OIL giant BP posted lower than expected profits in a further sign of the pressure the firm faces in looking to reverse its fortunes in the wake of the Gulf of Mexico disaster.

The company reported profits of £3.2bn in the three months to June compared with a loss of £10.3m in the same period a year ago.

BP has benefited from higher oil prices, driven up in the period by political unrest in the Middle East and North Africa, as well as higher refining margins – the difference between the value of crude oil and the products for which it is used.

But gains were offset by an 11% drop in production in the three months as a result of the suspension of drilling in the Gulf of Mexico and £15.3bn of asset sales.
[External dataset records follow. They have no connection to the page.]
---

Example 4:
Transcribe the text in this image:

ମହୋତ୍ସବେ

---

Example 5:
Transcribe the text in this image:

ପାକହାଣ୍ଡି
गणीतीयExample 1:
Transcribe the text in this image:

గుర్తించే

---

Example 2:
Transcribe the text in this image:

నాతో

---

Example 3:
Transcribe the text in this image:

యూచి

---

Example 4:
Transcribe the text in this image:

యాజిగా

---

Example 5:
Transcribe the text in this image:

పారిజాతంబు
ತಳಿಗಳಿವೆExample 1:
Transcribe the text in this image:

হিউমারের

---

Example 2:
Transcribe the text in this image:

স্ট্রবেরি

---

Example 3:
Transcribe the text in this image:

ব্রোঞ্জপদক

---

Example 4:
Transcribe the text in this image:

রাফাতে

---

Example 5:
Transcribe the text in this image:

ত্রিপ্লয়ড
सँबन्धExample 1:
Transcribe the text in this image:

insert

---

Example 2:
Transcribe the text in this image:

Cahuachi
BP shares fell by -12 after the results came in below City expectations for replacement cost profits of £3.7bn. BP said the average cost of Brent crude in the period was $117.04 a barrel – a 50% increase compared with $78.24 in the same period last year.
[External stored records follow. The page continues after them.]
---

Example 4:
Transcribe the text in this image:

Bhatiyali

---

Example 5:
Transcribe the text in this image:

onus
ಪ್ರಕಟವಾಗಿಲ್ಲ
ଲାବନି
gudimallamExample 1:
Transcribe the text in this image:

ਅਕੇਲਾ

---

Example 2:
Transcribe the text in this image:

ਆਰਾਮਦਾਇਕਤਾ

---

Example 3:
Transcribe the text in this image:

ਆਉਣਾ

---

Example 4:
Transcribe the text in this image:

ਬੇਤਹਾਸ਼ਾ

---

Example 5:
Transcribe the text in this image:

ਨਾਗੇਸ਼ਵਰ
The company also said it was benefiting from improved refining margins – up to 13% from 11%.

The improvement came as the cost of petrol at the pumps hit 135.6p a litre in June.
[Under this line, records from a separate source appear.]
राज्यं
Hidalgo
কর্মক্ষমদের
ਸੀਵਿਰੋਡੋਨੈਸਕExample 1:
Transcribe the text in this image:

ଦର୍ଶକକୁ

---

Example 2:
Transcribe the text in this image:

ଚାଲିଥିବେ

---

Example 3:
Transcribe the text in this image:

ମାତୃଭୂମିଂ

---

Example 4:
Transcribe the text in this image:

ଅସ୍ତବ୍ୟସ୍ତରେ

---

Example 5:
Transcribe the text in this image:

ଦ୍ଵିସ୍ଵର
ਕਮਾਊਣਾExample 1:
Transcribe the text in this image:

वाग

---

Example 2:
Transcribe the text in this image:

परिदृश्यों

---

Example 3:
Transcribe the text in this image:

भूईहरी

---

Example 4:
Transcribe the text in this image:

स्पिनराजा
The Gulf of Mexico clean-up continued in the quarter – with £4.1bn now paid out in claims and in government payments to fund economic and environmental restoration.

BP said the total charge for the Deepwater Horizon incident, which killed 11 men in April last year, reduced by £366.8m in the quarter as it received settlement pay-outs from partners in the Macondo well.

Chief executive Bob Dudley warned that production in the third quarter – July to September – would continue to reflect a programme to offload some operations to meet its Gulf of Mexico bill. Assets sold include ones in the USA, Argentina, Egypt, Venezuela and Vietnam.